What to do:
The whole listing is to be printed again exactly.
Record set START
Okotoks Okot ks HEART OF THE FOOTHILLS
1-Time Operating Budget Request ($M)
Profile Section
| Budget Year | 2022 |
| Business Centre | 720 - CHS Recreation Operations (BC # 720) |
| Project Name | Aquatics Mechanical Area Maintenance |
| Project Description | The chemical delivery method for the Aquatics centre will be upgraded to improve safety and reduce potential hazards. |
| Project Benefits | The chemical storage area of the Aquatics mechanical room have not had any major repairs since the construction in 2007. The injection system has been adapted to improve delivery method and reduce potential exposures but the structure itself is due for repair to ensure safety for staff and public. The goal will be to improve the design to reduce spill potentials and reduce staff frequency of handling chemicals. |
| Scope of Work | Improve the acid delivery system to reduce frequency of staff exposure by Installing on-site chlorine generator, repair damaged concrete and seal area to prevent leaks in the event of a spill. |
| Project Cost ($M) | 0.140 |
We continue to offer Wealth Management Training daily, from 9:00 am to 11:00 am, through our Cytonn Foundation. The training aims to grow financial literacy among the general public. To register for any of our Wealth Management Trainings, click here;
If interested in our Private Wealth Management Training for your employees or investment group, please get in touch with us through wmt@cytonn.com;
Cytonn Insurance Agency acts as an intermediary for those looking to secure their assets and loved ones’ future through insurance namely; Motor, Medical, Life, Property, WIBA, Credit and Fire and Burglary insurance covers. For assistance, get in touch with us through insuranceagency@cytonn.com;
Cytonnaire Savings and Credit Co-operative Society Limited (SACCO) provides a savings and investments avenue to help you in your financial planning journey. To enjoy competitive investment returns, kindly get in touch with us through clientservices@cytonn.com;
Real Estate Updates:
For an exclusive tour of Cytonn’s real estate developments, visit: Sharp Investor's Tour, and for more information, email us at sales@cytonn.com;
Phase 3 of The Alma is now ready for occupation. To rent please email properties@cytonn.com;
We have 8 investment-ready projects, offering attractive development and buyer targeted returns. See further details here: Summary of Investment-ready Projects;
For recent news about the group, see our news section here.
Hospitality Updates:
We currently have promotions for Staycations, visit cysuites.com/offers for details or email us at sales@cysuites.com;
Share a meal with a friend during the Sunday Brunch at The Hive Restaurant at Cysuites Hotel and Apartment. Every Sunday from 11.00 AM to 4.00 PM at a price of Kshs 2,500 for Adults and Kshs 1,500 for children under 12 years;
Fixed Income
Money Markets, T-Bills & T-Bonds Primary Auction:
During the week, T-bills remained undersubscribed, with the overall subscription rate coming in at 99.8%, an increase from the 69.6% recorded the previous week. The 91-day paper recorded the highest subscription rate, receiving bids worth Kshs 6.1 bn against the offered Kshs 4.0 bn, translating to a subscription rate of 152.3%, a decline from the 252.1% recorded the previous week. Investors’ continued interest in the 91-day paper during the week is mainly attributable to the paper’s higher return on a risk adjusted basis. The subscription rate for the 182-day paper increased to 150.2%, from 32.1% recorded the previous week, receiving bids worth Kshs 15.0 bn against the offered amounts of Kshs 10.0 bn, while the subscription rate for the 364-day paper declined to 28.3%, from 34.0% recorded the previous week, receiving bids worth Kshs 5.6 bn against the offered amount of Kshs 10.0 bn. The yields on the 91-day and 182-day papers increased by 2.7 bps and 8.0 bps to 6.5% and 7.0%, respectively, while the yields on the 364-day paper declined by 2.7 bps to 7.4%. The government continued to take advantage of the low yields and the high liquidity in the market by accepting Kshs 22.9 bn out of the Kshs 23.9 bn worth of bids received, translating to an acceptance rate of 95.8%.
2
Record set END
Answer to this task:
Okotoks Okot ks HEART OF THE FOOTHILLS
1-Time Operating Budget Request ($M)
Profile Section
| Budget Year | 2022 |
| Business Centre | 720 - CHS Recreation Operations (BC # 720) |
| Project Name | Aquatics Mechanical Area Maintenance |
| Project Description | The chemical delivery method for the Aquatics centre will be upgraded to improve safety and reduce potential hazards. |
| Project Benefits | The chemical storage area of the Aquatics mechanical room have not had any major repairs since the construction in 2007. The injection system has been adapted to improve delivery method and reduce potential exposures but the structure itself is due for repair to ensure safety for staff and public. The goal will be to improve the design to reduce spill potentials and reduce staff frequency of handling chemicals. |
| Scope of Work | Improve the acid delivery system to reduce frequency of staff exposure by Installing on-site chlorine generator, repair damaged concrete and seal area to prevent leaks in the event of a spill. |
| Project Cost ($M) | 0.140 |
We continue to offer Wealth Management Training daily, from 9:00 am to 11:00 am, through our Cytonn Foundation. The training aims to grow financial literacy among the general public. To register for any of our Wealth Management Trainings, click here;
If interested in our Private Wealth Management Training for your employees or investment group, please get in touch with us through wmt@cytonn.com;
Cytonn Insurance Agency acts as an intermediary for those looking to secure their assets and loved ones’ future through insurance namely; Motor, Medical, Life, Property, WIBA, Credit and Fire and Burglary insurance covers. For assistance, get in touch with us through insuranceagency@cytonn.com;
Cytonnaire Savings and Credit Co-operative Society Limited (SACCO) provides a savings and investments avenue to help you in your financial planning journey. To enjoy competitive investment returns, kindly get in touch with us through clientservices@cytonn.com;
Real Estate Updates:
For an exclusive tour of Cytonn’s real estate developments, visit: Sharp Investor's Tour, and for more information, email us at sales@cytonn.com;
Phase 3 of The Alma is now ready for occupation. To rent please email properties@cytonn.com;
We have 8 investment-ready projects, offering attractive development and buyer targeted returns. See further details here: Summary of Investment-ready Projects;
For recent news about the group, see our news section here.
Hospitality Updates:
We currently have promotions for Staycations, visit cysuites.com/offers for details or email us at sales@cysuites.com;
Share a meal with a friend during the Sunday Brunch at The Hive Restaurant at Cysuites Hotel and Apartment. Every Sunday from 11.00 AM to 4.00 PM at a price of Kshs 2,500 for Adults and Kshs 1,500 for children under 12 years;
Fixed Income
Money Markets, T-Bills & T-Bonds Primary Auction:
During the week, T-bills remained undersubscribed, with the overall subscription rate coming in at 99.8%, an increase from the 69.6% recorded the previous week. The 91-day paper recorded the highest subscription rate, receiving bids worth Kshs 6.1 bn against the offered Kshs 4.0 bn, translating to a subscription rate of 152.3%, a decline from the 252.1% recorded the previous week. Investors’ continued interest in the 91-day paper during the week is mainly attributable to the paper’s higher return on a risk adjusted basis. The subscription rate for the 182-day paper increased to 150.2%, from 32.1% recorded the previous week, receiving bids worth Kshs 15.0 bn against the offered amounts of Kshs 10.0 bn, while the subscription rate for the 364-day paper declined to 28.3%, from 34.0% recorded the previous week, receiving bids worth Kshs 5.6 bn against the offered amount of Kshs 10.0 bn. The yields on the 91-day and 182-day papers increased by 2.7 bps and 8.0 bps to 6.5% and 7.0%, respectively, while the yields on the 364-day paper declined by 2.7 bps to 7.4%. The government continued to take advantage of the low yields and the high liquidity in the market by accepting Kshs 22.9 bn out of the Kshs 23.9 bn worth of bids received, translating to an acceptance rate of 95.8%.
2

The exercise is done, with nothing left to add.